Among all tissue imaging modalities, photo-acoustic tomography (PAT) has been getting increasing attention in the recent past due to the fact that it has high contrast, high penetrability, and has capability of retrieving high resolution. The reconstruction methods used in PAT plays a crucial role in the applicability of PAT, and PAT finds particularly a wider applicability if a model-based regularized reconstruction method is used. A crucial factor that determines the quality of reconstruction in such methods is the choice of regularization weight. Unfortunately, an appropriately tuned value of regularization weight varies significantly with variation in the noise level, as well as, with the variation in the high resolution contents of the image, in a way that has not been well understood. There has been attempts to determine optimum regularization weight from the measured data in the context of using elementary and general purpose regularizations. In this paper, we develop a method for semi-automated tuning of the regularization weight in the context of using a modern type of regularization that was specifically designed for PAT image reconstruction.
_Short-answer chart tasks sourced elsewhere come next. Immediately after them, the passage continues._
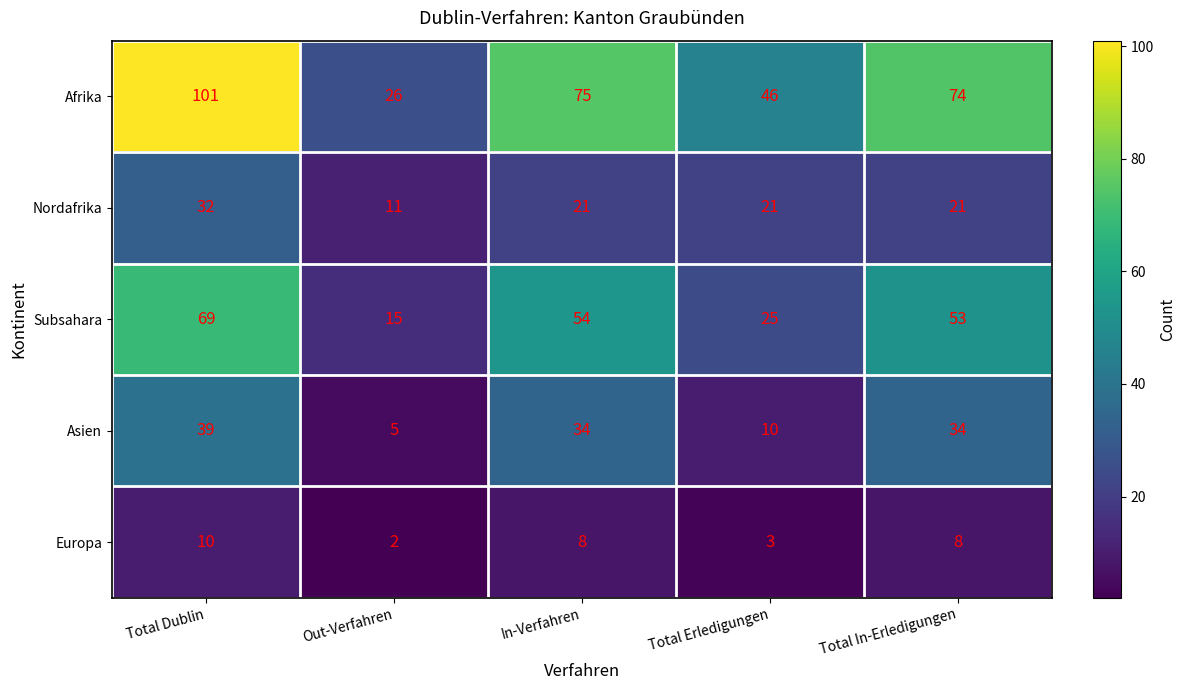

The Afrika series shows 14 at Total Erledigungen. True or false?

False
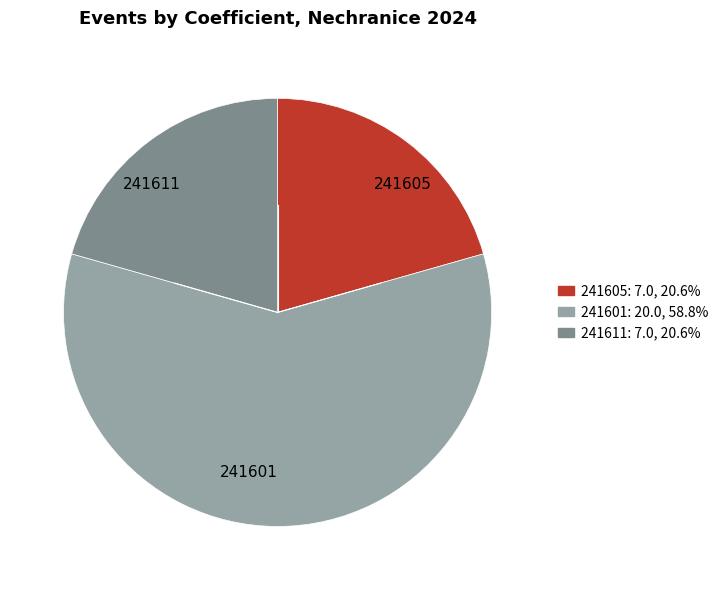

Which has a higher value, 241605 or 241601?

241601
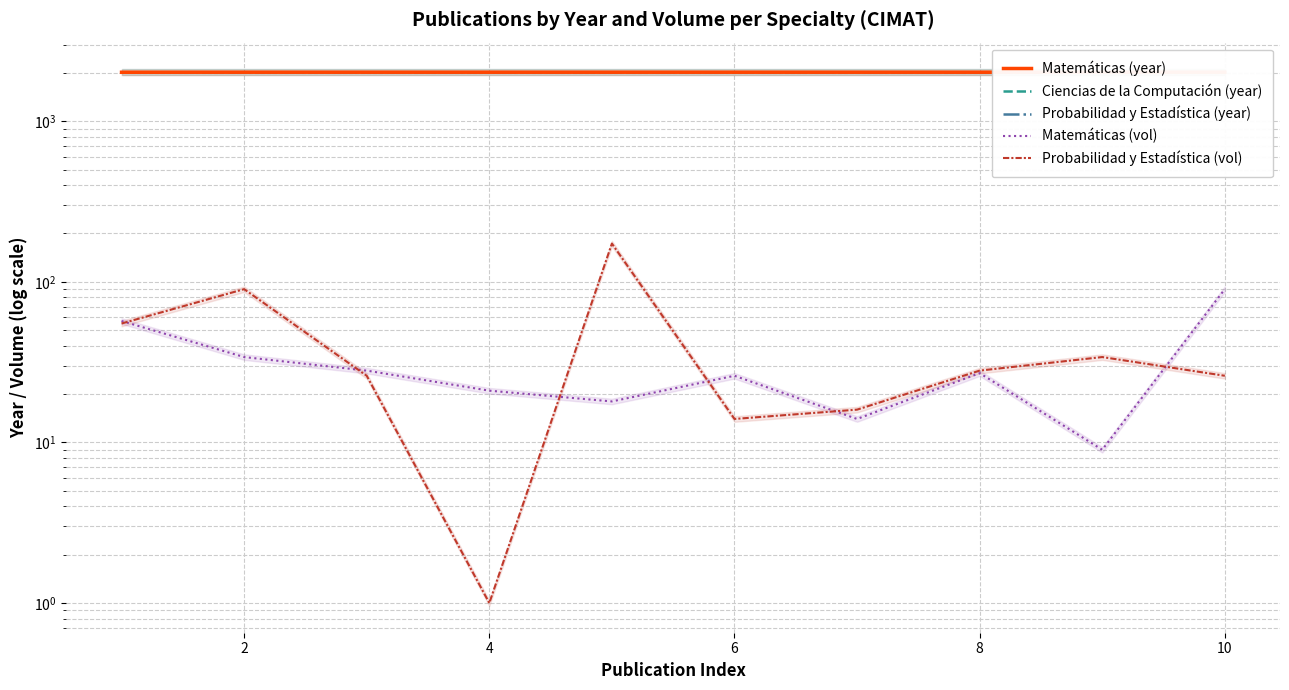

True or false: Probabilidad y Estadística (year) has more than 1 interior local peaks.

False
As a first step, we introduce a relative smoothness constraint with a parameter; this parameter computationally maps into the actual regularization weight, but, its tuning does not vary significantly with variation in the noise level, and with the variation in the high resolution contents of the image. Next, we construct an algorithm that integrates the task of determining this mapping along with obtaining the reconstruction. Finally we demonstrate experimentally that we can run this algorithm with a nominal value of the relative smoothness parameter -- a value independent of the noise level and the structure of the underlying image -- to obtain good quality reconstructions.